Tatapan mereka kembali bertemu.
“Banyak orang yang ingin berada di posisi itu,” lanjutnya.
“Dan lebih banyak lagi, yang menunggu kamu jatuh.”
Kalimatnya datar.
Namun maknanya dalam.
Xavero tidak mengalihkan pandangan.
“Saya tidak akan memberi mereka kesempatan itu,” jawabnya tenang.
Naura sedikit melirik ke arah Xavero.
Ada sesuatu dalam cara pria itu menjawab…
yang membuatnya semakin yakin.
Nico terdiam sejenak.
Lalu, ia mengangguk tipis.
Cukup.
Tidak ada pujian berlebihan.
Tapi itu, sudah lebih dari cukup.
Setelah itu, suasana sedikit berubah.
Lebih santai, meski tetap dalam batas wibawa.
Naura menatap Daddy-nya.
“Jadi… Daddy sengaja memanggil aku hanya untuk ini?” tanyanya.
Nico menyeka tangannya dengan napkin, lalu menatap putrinya.
“Kamu pikir Daddy punya banyak waktu untuk hal yang tidak penting?” balasnya tenang.
Naura mendengus kecil.
“Berarti ini penting?”
Nico tidak langsung menjawab.
Ia melirik sekilas ke arah Xavero, lalu kembali pada Naura.
“Orang yang berada di dekat kamu, harus jelas kualitasnya.”
Nada suaranya tegas.
Tanpa kompromi.
Naura terdiam sejenak.
Lalu mengangguk pelan.
“Aku sudah bilang, kan,” ucapnya santai, “aku tidak asal pilih.”

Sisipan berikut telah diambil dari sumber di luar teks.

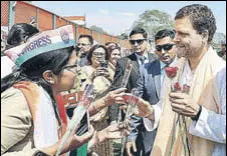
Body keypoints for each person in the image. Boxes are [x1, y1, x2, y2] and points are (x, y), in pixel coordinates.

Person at [1, 25, 130, 156]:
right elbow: (57, 147)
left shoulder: (52, 97)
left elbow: (64, 143)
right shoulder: (19, 101)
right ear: (50, 76)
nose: (78, 70)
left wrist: (102, 135)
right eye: (72, 66)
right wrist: (55, 149)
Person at [125, 4, 226, 156]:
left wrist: (198, 113)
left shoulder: (221, 73)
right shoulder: (177, 68)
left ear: (204, 35)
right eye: (175, 32)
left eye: (183, 34)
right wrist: (150, 112)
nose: (175, 39)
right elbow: (165, 108)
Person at [125, 29, 177, 156]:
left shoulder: (187, 67)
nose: (163, 52)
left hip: (178, 133)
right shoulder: (146, 70)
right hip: (152, 132)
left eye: (167, 47)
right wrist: (131, 136)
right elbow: (137, 103)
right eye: (159, 49)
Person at [108, 27, 158, 156]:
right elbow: (116, 90)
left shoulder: (156, 59)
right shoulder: (124, 62)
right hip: (131, 115)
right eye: (132, 42)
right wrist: (114, 119)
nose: (136, 45)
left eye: (139, 41)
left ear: (147, 41)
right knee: (131, 151)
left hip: (153, 114)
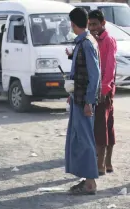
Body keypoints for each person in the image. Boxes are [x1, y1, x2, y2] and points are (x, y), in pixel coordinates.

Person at [65, 8, 101, 195]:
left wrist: (88, 101)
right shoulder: (82, 42)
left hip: (84, 101)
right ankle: (86, 178)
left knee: (85, 140)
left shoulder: (87, 43)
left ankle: (90, 183)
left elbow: (94, 76)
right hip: (77, 98)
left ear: (73, 23)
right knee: (78, 139)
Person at [88, 9, 117, 176]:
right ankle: (107, 163)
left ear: (103, 23)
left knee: (102, 128)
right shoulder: (94, 40)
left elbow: (110, 67)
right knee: (107, 126)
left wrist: (105, 89)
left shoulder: (108, 41)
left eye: (95, 24)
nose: (92, 27)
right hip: (100, 89)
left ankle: (101, 165)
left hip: (104, 91)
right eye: (90, 24)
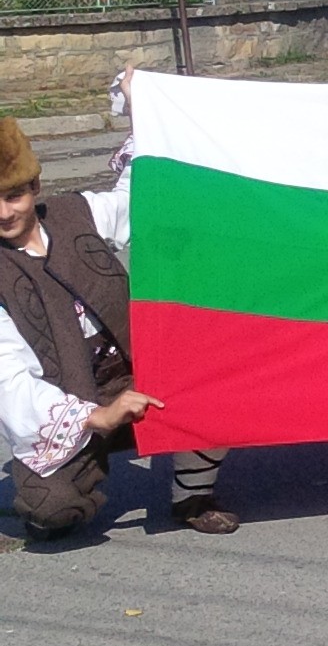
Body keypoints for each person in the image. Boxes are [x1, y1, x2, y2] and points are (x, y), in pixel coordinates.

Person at [0, 116, 234, 538]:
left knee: (212, 384)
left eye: (13, 196)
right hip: (67, 395)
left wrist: (140, 108)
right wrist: (99, 417)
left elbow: (137, 195)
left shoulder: (76, 213)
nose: (3, 212)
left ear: (34, 186)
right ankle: (81, 474)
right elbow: (10, 380)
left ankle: (192, 495)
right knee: (51, 508)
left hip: (136, 372)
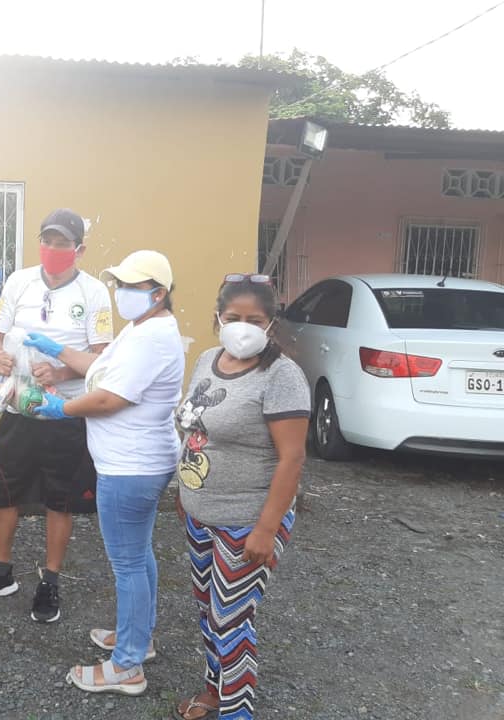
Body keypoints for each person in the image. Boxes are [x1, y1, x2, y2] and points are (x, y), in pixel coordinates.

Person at [26, 250, 185, 695]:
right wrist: (57, 349)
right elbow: (99, 369)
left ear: (159, 293)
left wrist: (60, 408)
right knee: (140, 555)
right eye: (120, 284)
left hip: (129, 466)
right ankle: (139, 638)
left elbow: (110, 398)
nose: (122, 292)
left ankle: (127, 666)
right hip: (139, 462)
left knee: (128, 563)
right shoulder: (142, 328)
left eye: (133, 286)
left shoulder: (151, 337)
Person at [0, 208, 113, 623]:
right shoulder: (18, 281)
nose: (53, 249)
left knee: (59, 500)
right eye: (48, 241)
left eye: (63, 243)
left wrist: (60, 373)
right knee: (5, 492)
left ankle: (51, 580)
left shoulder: (95, 292)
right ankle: (0, 572)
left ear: (79, 249)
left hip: (65, 412)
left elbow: (102, 359)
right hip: (16, 408)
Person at [173, 274, 310, 720]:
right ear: (218, 318)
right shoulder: (207, 360)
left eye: (254, 319)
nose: (243, 327)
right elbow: (196, 426)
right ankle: (214, 692)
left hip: (248, 520)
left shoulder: (282, 375)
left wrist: (267, 529)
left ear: (271, 324)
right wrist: (184, 490)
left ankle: (237, 712)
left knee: (230, 621)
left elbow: (292, 457)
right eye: (234, 317)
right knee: (207, 611)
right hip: (200, 513)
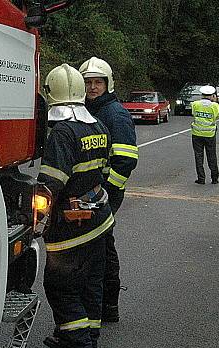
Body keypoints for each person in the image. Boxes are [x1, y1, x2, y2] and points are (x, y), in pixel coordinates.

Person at [38, 63, 114, 348]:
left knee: (61, 287)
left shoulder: (62, 133)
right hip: (100, 221)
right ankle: (88, 341)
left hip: (71, 230)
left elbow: (48, 188)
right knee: (91, 285)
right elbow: (105, 174)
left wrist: (35, 223)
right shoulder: (98, 126)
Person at [78, 57, 138, 322]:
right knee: (95, 245)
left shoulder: (116, 114)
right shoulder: (87, 110)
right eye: (88, 83)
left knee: (102, 246)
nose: (92, 88)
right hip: (91, 192)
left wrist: (106, 191)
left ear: (108, 84)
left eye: (97, 83)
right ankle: (100, 305)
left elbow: (126, 160)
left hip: (106, 193)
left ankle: (108, 305)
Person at [190, 85, 219, 185]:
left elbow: (194, 114)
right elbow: (216, 116)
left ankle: (201, 178)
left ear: (201, 95)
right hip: (210, 134)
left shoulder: (195, 104)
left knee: (198, 156)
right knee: (211, 156)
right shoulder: (214, 106)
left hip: (197, 134)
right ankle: (214, 178)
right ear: (212, 96)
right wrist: (215, 102)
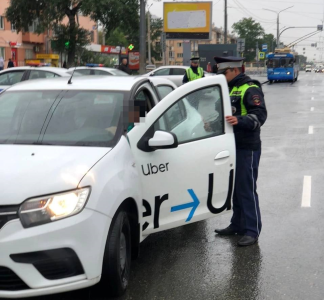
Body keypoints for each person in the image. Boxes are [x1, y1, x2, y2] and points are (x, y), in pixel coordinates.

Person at [213, 56, 267, 247]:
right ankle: (237, 224)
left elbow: (260, 115)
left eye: (224, 72)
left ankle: (252, 230)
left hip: (247, 147)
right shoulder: (226, 88)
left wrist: (240, 120)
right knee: (235, 189)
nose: (222, 75)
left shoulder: (249, 88)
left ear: (235, 70)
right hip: (231, 146)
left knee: (247, 189)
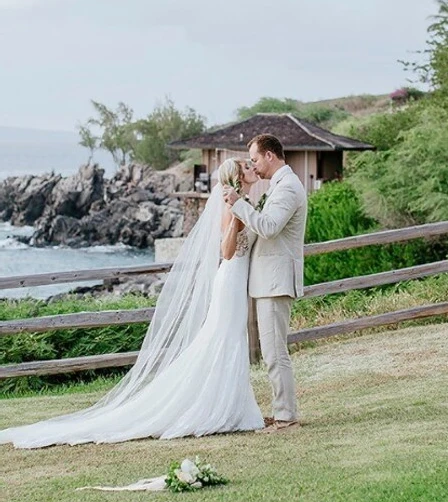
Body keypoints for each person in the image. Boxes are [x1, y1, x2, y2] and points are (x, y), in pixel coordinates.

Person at [0, 159, 264, 448]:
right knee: (223, 338)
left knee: (231, 338)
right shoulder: (232, 206)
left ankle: (234, 405)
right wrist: (239, 212)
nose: (253, 168)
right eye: (248, 167)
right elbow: (226, 252)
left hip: (238, 281)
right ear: (238, 177)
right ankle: (217, 407)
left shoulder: (246, 201)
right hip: (229, 280)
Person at [223, 134, 307, 433]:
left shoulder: (288, 188)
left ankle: (286, 418)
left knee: (274, 354)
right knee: (272, 352)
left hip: (275, 282)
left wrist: (238, 205)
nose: (254, 167)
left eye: (256, 159)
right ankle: (281, 413)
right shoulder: (277, 187)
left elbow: (270, 228)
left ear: (270, 155)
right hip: (266, 281)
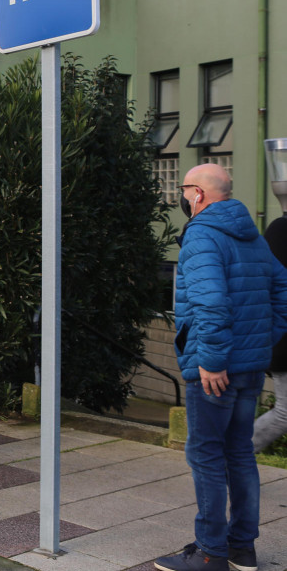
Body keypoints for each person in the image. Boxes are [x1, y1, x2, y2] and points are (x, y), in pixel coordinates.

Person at [154, 164, 287, 571]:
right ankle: (242, 549)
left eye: (183, 188)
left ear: (197, 194)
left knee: (206, 455)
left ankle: (211, 551)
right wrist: (261, 342)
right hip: (248, 365)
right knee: (240, 454)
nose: (180, 194)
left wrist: (211, 360)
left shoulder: (202, 235)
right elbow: (282, 291)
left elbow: (210, 304)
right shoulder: (252, 235)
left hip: (215, 368)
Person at [252, 215, 287, 453]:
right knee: (285, 414)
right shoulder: (281, 230)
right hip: (284, 340)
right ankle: (233, 459)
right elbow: (267, 287)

Nico menyipitkan mata tipis.
“Bukan kamu yang memilih.”
Naura terdiam.
Lalu tersenyum tipis.
“Iya, tapi sekarang dia di bawah tanggung jawabku.”
Tatapan mereka bertemu.
Ada sedikit ketegangan kecil, khas ayah dan anak.
Namun, tidak berlangsung lama.
Nico kembali menyandarkan tubuhnya.
“Pastikan dia tidak mengecewakan.”
Naura menoleh sekilas ke arah Xavero.
Sudut bibirnya terangkat tipis.
“Sejauh ini, dia belum pernah.”
Setelah beberapa saat, makan siang pun berakhir. Xavero melirik jam di ponselnya, memastikan waktu yang tersisa.
“Nona, beberapa jam lagi kita akan meeting. Kita harus segera kembali,” ucapnya dengan sopan.
Naura mengangguk, lalu menoleh pada daddynya. “Daddy, aku pamit dulu,” ucapnya sambil beranjak dari duduknya, diikuti oleh Xavero.
Nico hanya mengangguk singkat. “Hati-hati.”
Xavero menunduk sopan pada Nico. “Saya permisi, Tuan.”
“Hm.”
Setelah Naura dan Xavero meninggalkan restoran, Nico tetap duduk di tempatnya. Ia menatap foto yang terpampang di layar ponselnya, sorot matanya berubah dalam.
“Dia sangat mirip… seperti waktu masih muda,” gumamnya pelan.
Tanpa membuang waktu, ia langsung menghubungi seseorang.
“Temui gue malam ini di tempat biasa. Ada hal penting.”